Andrey Petrovich Kiselyov (Андрей Петрович Киселёв; December 12, 1852 – November 8, 1940) was a Russian and Soviet mathematician.

== Biography ==
Kiselyov attended the district school in Mtsensk and later enrolled at the Gymnasium in Oryol, the main city in the region. He graduated from the Gymnasium in 1871 with the gold medal and, in the same year, entered the Physics and Mathematics Faculty of St Petersburg University. In 1875, Kiselyov graduated from the university with a degree that allowed him to teach in a Gymnasium. He taught mathematics, mechanics, and drawing. It was at that time when he started writing his own textbooks.

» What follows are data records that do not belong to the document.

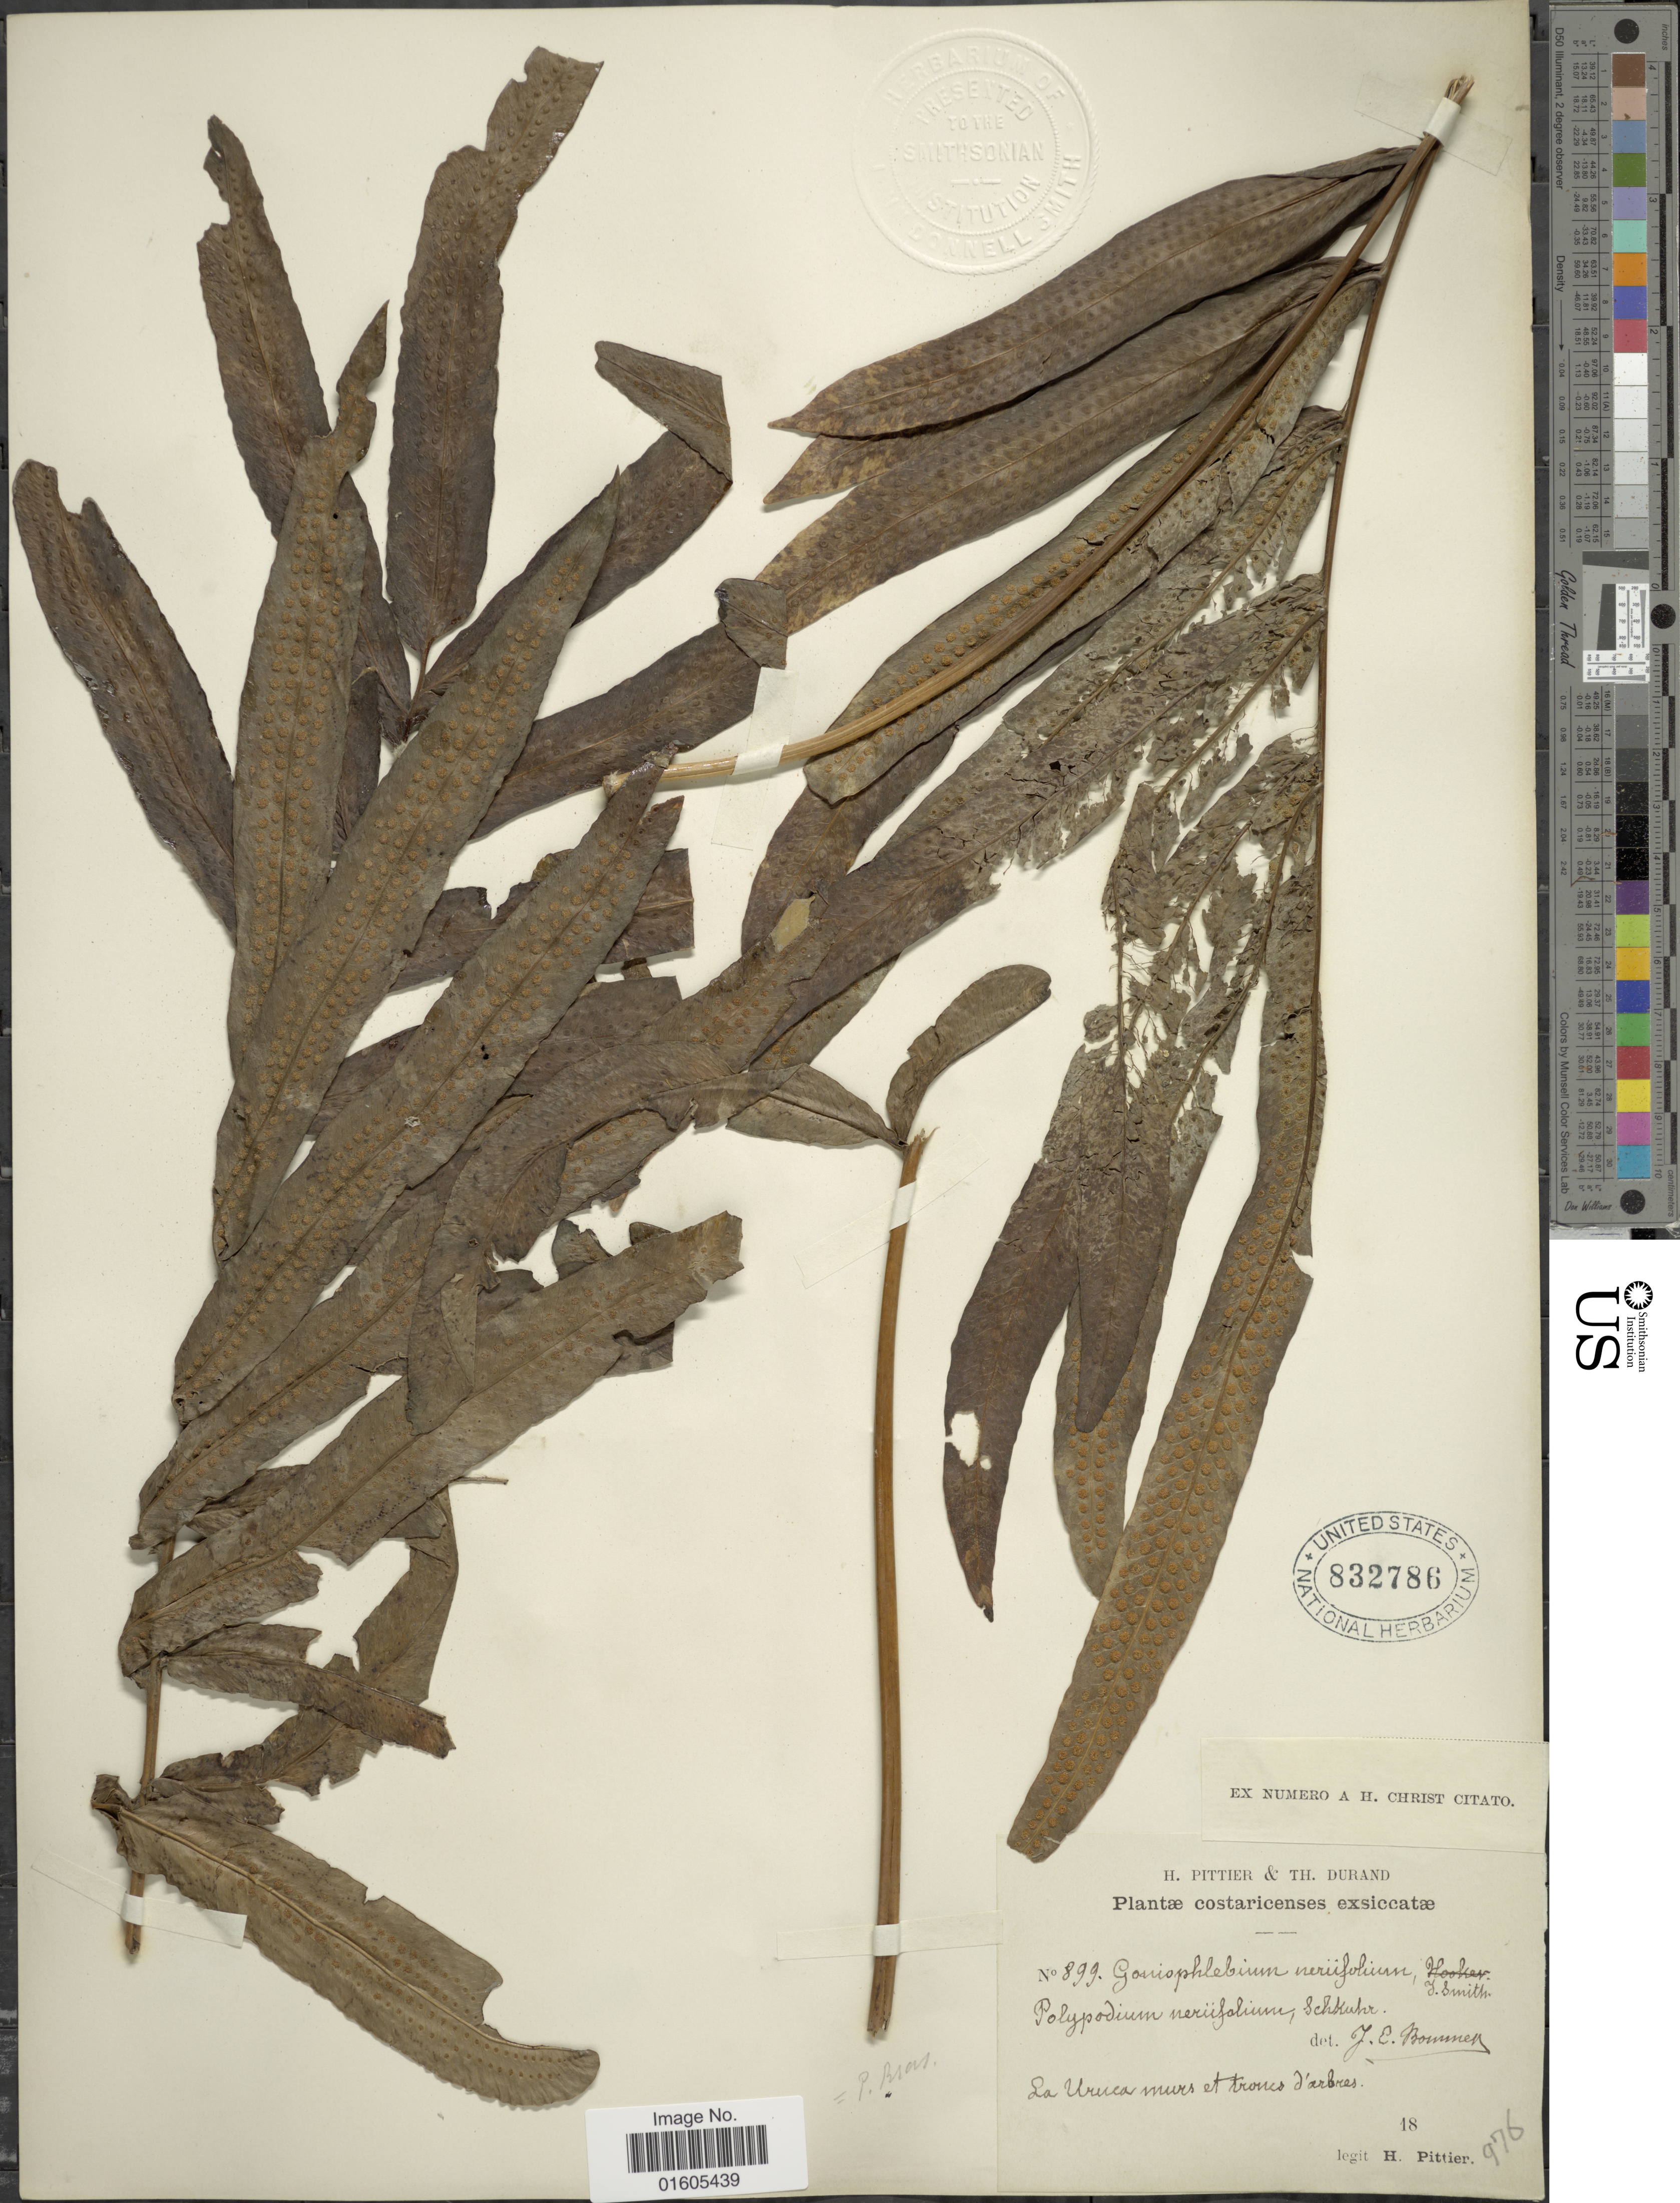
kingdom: Plantae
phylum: Tracheophyta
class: Polypodiopsida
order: Polypodiales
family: Polypodiaceae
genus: Serpocaulon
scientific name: Serpocaulon triseriale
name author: (Sw.) A.R. Sm.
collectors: H. F. Pittier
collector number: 899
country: Costa Rica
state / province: San José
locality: La Uruca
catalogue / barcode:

Of the many textbooks he wrote, three became the staple of school mathematics texts in Russia for many years: Systematic Arithmetic Course for Secondary Schools (1884), Elementary Algebra (1888), and Elementary Geometry (1892-1893). These textbooks remained in use during the Soviet times. They were praised for clarity and good logical organization, despite having some logical gaps that were beyond the understanding of an ordinary student. Kiselyov himself suggested that the properties required of a good textbook were precision, simplicity, and conciseness. By the 1950s Kiselyov's Geometry was still in widespread use.

In the early 2000s these three titles were re-issued primarily to acquaint teachers of secondary schools with the style of mathematics education employed a century ago. Since then, these textbooks have seen an increased interest from teachers and students alike.